MATERIAL FOR THIS EXERCISE: Begin

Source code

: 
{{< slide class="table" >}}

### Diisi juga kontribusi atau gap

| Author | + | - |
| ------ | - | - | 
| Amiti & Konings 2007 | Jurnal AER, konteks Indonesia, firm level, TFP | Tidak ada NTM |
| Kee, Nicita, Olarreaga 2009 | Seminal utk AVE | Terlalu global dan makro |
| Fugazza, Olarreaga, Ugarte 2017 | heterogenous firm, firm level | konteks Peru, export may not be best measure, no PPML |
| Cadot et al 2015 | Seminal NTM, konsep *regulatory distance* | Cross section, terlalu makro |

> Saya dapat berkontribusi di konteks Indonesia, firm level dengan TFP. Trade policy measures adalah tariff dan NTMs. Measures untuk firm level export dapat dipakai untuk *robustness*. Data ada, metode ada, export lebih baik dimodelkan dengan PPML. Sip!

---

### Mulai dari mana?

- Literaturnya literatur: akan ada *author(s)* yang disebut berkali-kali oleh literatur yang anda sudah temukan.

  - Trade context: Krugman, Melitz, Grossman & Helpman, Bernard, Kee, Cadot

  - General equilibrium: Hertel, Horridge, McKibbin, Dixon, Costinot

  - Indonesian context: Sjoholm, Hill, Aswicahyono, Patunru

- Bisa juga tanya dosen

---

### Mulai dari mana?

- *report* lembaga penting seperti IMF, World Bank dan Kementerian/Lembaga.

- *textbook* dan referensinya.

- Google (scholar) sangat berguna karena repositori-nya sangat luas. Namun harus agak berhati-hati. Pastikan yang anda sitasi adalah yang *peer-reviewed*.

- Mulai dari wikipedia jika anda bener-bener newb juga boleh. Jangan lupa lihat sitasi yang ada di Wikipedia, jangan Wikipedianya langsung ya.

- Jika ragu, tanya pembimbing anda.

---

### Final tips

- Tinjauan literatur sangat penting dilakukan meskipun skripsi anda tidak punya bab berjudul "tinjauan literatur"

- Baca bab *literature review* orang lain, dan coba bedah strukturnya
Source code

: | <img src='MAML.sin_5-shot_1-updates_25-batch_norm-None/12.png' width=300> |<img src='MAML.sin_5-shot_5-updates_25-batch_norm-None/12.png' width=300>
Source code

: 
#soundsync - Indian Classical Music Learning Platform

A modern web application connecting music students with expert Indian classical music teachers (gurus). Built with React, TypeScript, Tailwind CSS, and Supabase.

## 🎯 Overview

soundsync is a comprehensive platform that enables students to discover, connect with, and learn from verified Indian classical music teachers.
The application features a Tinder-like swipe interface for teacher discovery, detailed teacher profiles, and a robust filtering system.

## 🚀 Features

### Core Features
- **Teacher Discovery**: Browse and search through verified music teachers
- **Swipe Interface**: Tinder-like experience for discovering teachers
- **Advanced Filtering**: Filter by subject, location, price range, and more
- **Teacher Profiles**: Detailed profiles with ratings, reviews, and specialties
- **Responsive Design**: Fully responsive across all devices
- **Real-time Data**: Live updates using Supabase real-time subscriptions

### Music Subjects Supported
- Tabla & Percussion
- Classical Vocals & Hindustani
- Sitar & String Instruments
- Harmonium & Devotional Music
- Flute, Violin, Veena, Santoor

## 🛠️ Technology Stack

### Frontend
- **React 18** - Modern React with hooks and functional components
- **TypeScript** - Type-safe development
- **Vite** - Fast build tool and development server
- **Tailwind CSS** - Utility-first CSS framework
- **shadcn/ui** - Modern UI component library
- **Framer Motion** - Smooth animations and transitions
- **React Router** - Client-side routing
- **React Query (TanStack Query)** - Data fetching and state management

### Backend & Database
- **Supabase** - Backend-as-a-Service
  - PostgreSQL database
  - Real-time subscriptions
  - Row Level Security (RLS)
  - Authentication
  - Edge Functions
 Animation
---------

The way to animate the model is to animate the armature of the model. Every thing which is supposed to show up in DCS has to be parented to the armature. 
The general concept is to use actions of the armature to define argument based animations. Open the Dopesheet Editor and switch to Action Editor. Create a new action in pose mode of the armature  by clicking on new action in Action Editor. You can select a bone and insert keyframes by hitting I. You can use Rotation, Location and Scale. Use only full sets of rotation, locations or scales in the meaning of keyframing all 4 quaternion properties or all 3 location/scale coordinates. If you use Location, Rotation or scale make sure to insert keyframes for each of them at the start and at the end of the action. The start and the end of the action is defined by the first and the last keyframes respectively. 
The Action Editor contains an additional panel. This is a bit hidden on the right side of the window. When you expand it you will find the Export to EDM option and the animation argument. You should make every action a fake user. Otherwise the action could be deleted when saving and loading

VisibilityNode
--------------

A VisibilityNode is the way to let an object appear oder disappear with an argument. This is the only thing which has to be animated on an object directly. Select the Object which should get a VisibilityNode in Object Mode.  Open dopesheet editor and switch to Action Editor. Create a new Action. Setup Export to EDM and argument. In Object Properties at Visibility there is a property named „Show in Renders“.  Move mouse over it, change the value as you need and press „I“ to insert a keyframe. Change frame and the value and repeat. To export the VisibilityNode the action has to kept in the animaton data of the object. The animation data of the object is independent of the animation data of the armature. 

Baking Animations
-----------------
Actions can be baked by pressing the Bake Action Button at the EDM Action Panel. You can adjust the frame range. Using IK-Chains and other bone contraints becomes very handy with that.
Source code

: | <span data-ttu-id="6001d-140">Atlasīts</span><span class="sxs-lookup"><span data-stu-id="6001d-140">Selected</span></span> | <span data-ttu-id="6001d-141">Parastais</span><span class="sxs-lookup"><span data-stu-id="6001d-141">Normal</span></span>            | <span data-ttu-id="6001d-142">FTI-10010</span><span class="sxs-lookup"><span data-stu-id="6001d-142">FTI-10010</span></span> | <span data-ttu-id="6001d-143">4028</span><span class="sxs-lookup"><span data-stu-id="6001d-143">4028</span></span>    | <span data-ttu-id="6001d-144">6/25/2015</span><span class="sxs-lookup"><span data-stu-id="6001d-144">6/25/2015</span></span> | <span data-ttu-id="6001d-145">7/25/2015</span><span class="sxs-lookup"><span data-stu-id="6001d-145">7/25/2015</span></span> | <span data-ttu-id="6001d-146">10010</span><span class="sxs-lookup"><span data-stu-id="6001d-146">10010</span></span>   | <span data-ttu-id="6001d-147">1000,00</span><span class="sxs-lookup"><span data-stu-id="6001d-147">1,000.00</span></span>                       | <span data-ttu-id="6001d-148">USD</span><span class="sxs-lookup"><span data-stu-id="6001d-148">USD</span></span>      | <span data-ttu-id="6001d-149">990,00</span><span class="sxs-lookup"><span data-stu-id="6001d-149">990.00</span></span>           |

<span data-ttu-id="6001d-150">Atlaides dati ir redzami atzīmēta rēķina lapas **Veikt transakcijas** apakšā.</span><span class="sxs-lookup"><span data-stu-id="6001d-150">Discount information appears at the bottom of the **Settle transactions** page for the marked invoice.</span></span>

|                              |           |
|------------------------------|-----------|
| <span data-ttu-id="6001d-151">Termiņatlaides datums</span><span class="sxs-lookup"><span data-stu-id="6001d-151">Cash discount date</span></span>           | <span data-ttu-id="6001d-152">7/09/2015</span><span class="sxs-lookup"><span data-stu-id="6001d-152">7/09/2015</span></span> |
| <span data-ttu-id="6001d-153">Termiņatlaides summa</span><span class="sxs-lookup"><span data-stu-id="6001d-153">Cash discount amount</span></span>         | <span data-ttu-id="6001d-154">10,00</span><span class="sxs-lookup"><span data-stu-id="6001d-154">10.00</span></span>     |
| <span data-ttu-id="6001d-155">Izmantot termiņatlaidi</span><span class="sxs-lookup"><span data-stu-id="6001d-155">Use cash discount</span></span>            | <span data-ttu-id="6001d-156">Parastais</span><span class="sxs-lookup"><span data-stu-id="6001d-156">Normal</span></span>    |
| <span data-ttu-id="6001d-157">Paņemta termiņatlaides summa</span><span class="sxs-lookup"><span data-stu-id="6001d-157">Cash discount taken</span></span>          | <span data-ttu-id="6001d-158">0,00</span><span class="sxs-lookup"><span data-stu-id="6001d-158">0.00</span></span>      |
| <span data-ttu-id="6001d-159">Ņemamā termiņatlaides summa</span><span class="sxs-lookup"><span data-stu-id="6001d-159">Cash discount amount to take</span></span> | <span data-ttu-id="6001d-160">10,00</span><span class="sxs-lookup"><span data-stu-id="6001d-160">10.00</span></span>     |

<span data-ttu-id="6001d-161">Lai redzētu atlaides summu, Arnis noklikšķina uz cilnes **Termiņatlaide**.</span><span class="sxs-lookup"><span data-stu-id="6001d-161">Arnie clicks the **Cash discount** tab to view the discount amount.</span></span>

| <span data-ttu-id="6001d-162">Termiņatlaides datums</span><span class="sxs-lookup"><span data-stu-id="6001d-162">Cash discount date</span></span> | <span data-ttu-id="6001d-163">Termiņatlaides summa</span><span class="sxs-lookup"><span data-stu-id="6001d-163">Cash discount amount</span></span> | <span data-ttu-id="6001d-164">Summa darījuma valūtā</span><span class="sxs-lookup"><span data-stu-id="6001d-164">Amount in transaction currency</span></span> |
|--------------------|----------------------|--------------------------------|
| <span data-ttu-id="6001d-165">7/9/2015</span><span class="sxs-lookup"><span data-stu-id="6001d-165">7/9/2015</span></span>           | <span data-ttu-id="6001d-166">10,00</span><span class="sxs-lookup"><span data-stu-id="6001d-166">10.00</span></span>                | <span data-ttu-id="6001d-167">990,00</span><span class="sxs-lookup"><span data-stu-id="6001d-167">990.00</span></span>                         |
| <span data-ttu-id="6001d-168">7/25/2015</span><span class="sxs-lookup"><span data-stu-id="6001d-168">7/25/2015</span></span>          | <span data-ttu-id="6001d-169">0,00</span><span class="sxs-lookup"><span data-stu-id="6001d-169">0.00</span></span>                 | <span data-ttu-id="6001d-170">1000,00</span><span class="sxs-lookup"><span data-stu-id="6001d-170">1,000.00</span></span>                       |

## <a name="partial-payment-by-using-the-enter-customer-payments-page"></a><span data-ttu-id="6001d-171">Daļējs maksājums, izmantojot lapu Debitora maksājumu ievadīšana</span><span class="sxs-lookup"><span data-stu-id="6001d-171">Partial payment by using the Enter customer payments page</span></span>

MATERIAL FOR THIS EXERCISE: End

TASK DESCRIPTION – Locate each line of the data above that contains the word "firm", and copy every such line in full.

TASK RESULT –
| Amiti & Konings 2007 | Jurnal AER, konteks Indonesia, firm level, TFP | Tidak ada NTM |
| Fugazza, Olarreaga, Ugarte 2017 | heterogenous firm, firm level | konteks Peru, export may not be best measure, no PPML |
> Saya dapat berkontribusi di konteks Indonesia, firm level dengan TFP. Trade policy measures adalah tariff dan NTMs. Measures untuk firm level export dapat dipakai untuk *robustness*. Data ada, metode ada, export lebih baik dimodelkan dengan PPML. Sip!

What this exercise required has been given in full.